Elliot accepted the vial without complaint or suspicion. This was the best option he had.

So he drank.

Elijah Lyssia D'avore
 
Elijah left the Drow to it; he wasn't his nursemaid. If the man wanted to live he'd drink and then shamble off wherever he intended to be that with them or far, far away from here. It had got to the point the Captain simply didn't care. His mind raced instead with thoughts of his women and men who had travelled so far, risked so much, in the name of his cause that were now already scattering into the wind with handshakes and hugs shared amongst companions they might never see again.

Have I done the right thing?

It was not the first time he had questioned his following of Lyssa. It would probably not be the last. He kept his features smooth so as not to trouble any of those looking to him for a pillar of strength after the arduous time they had just endured, but inside he was a knot of worry.

"My Captain," the elderly voice caught his attention and he broke from his reverie to glance down at the woman who had promised passage across the sea. "The ship is ready."
 
Hurrying along, with the unwanted message in her head, Lyssia contemplated its meaning and, more importantly, whether she would or even should tell Elliot what had been said. She owed the assassin nothing, after all, and she at least understood what it meant if the grey-skinned criminal continued down the path he had chosen.

Death. Destruction. Dissolution...and, perhaps liberation and hope for those cast aside by their societies. The question was whether the end goal was worth the cost his methods would require. She did not believe so. She had been at arms length from death and penury prior to all that had transpired in the fall of her family. She was now keenly aware of it. Even so...

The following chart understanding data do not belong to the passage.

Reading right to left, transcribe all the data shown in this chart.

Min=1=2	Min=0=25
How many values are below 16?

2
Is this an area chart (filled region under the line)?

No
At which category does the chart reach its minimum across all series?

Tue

Even so, she was also aware of the value of life. There had to be another way to clean the societal problems of both Oban - a place she knew little of - and Erdeniin. If only she knew how, and if only she did not agree that it needed to be done.

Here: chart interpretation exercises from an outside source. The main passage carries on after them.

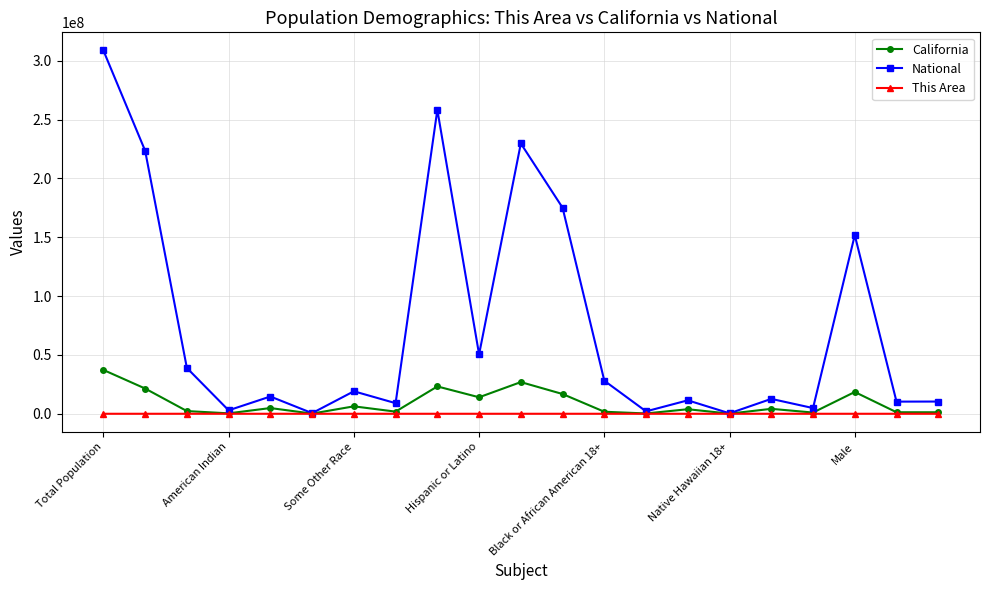

How many values in the National series are below 14674252?

10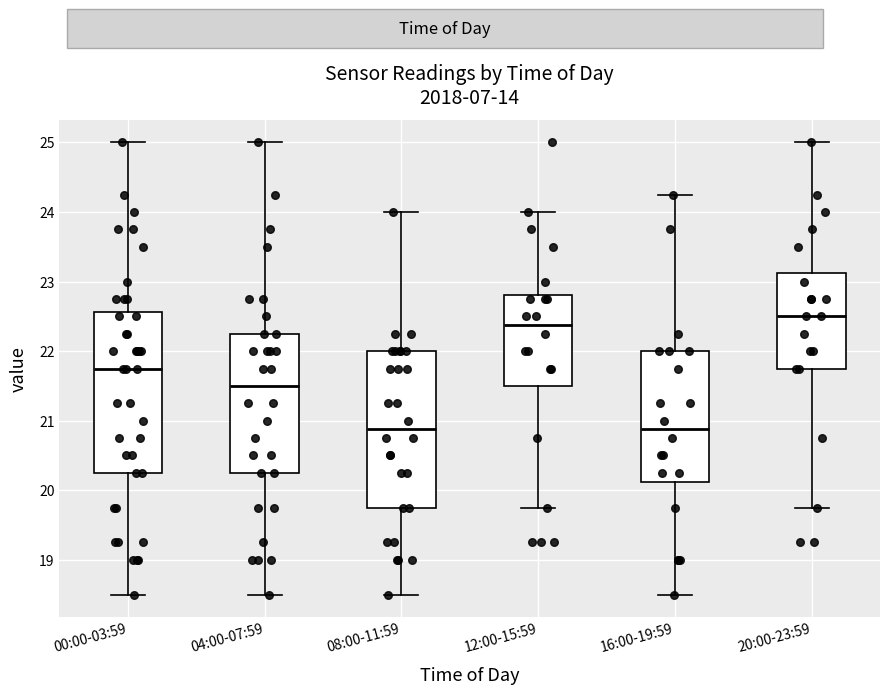

Where does the upper whisker of the box for 04:00-07:59 end on the y-axis? The values are not printed on the chart, so give them approximately, as read against the axis.

25.0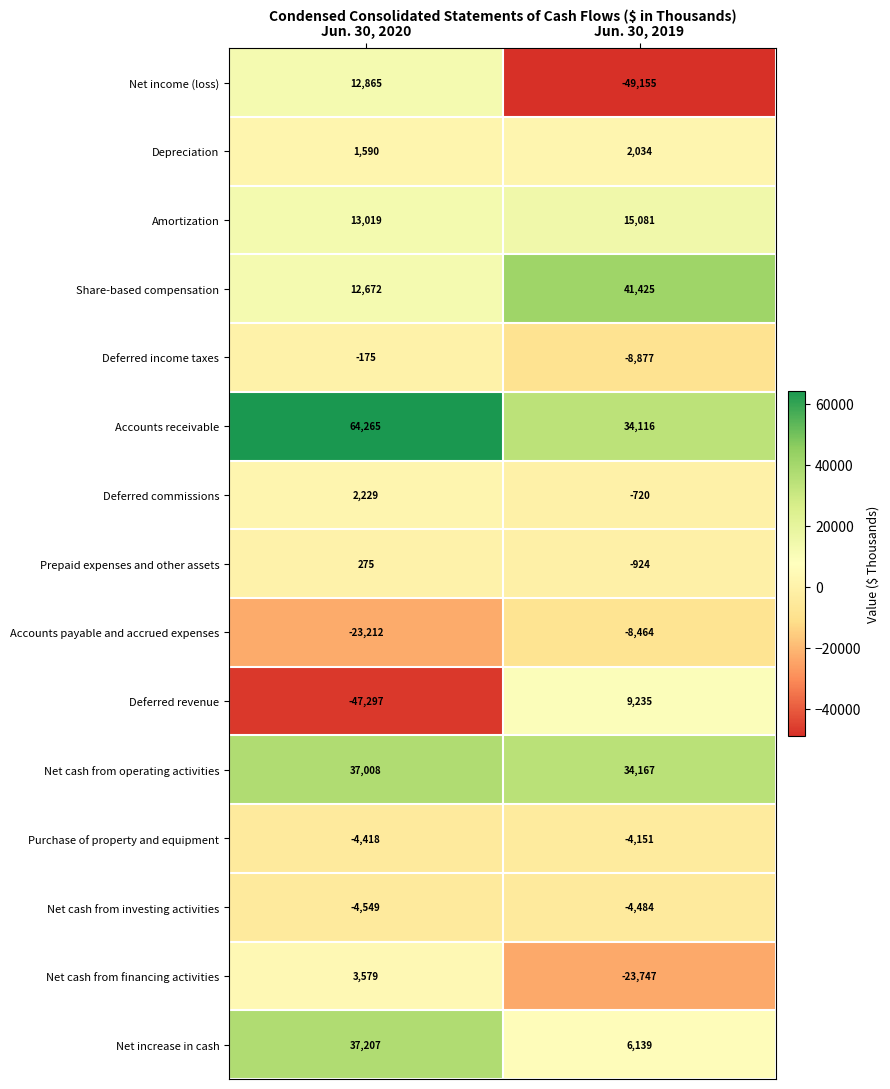

At which category does the chart reach its minimum across all series?

Jun. 30, 2019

She could tell Elliot. Tell him that the man that tried to kill them wanted him to continue his work. If she was certain of his morality, she might as a way to manipulate him into not doing it out of concern for why it was so desirable. But....Elliot was not trustworthy. Not wanting to be underhanded and bury a metaphorical knife in his back was quite a long way from trusting that she would not regret the decision later.

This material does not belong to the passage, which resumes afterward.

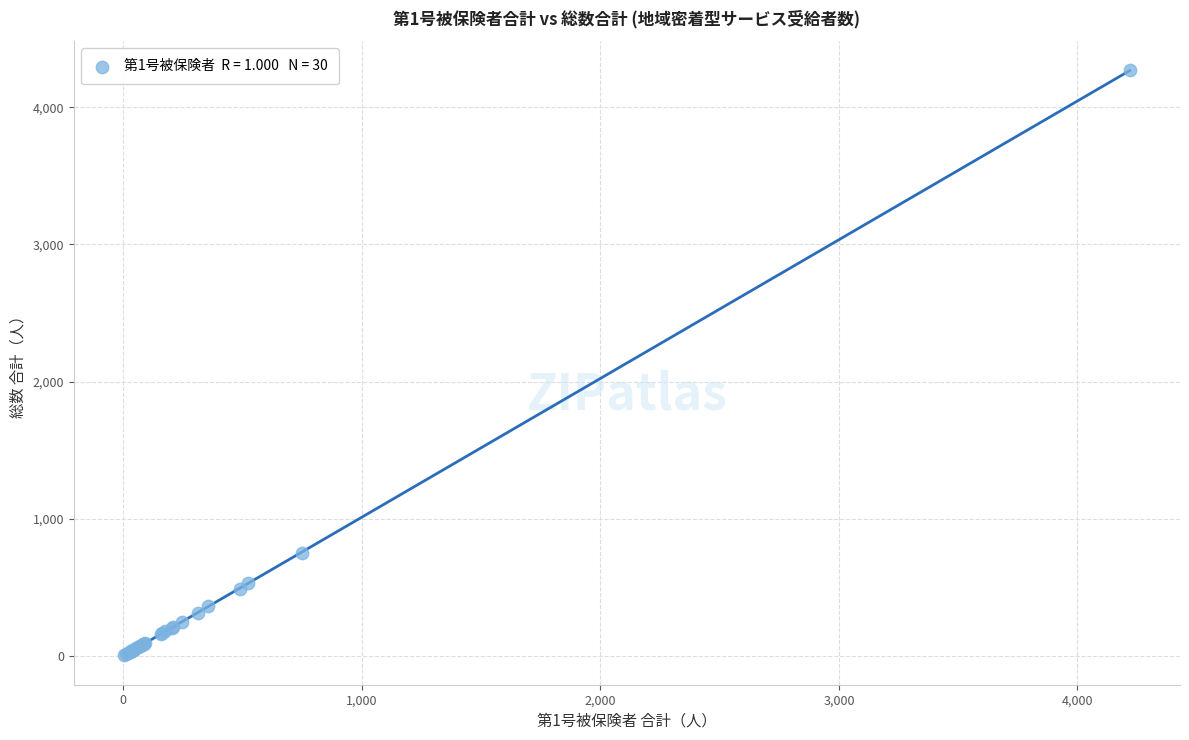

What Y value in the scatter plot is closest to 2136?

752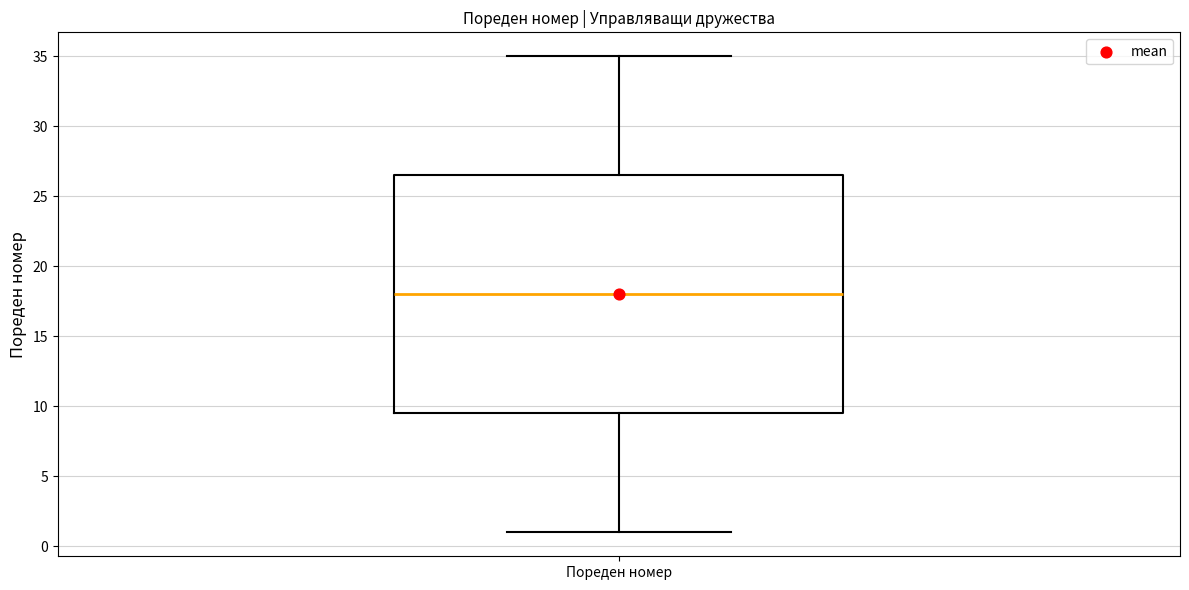

Read this box plot against the y-axis: the position of the median line, the range covered by the box, and the ends of both whiskers. The values are not printed on the chart, so give them approximately, as read against the axis.

median 18.0, box 9.5 to 26.5, whiskers 1.0 to 35.0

Best not to tell him at all.

She came back into the presence of the men and Marissa without a word, moving with the painful, careful mannerism of someone suffering from pushing themselves too far and suffering the cost of magic. She came alongside Elijah, the pillar or strength he had absently thought himself to be lending her the strength and resolve to push forward, and nodded in response to the ancient harridan's words.

"Its time we retreat," she said to Elijah, pointedly not looking at Elliot. She would not tell him. He did not need to know....but Elijah would. Together, they could try to pick through the nightmarish mess that had become their lives, and seek a safe way forward. "Have had enough of being shot at for one day," she added in a poor attempt at humor.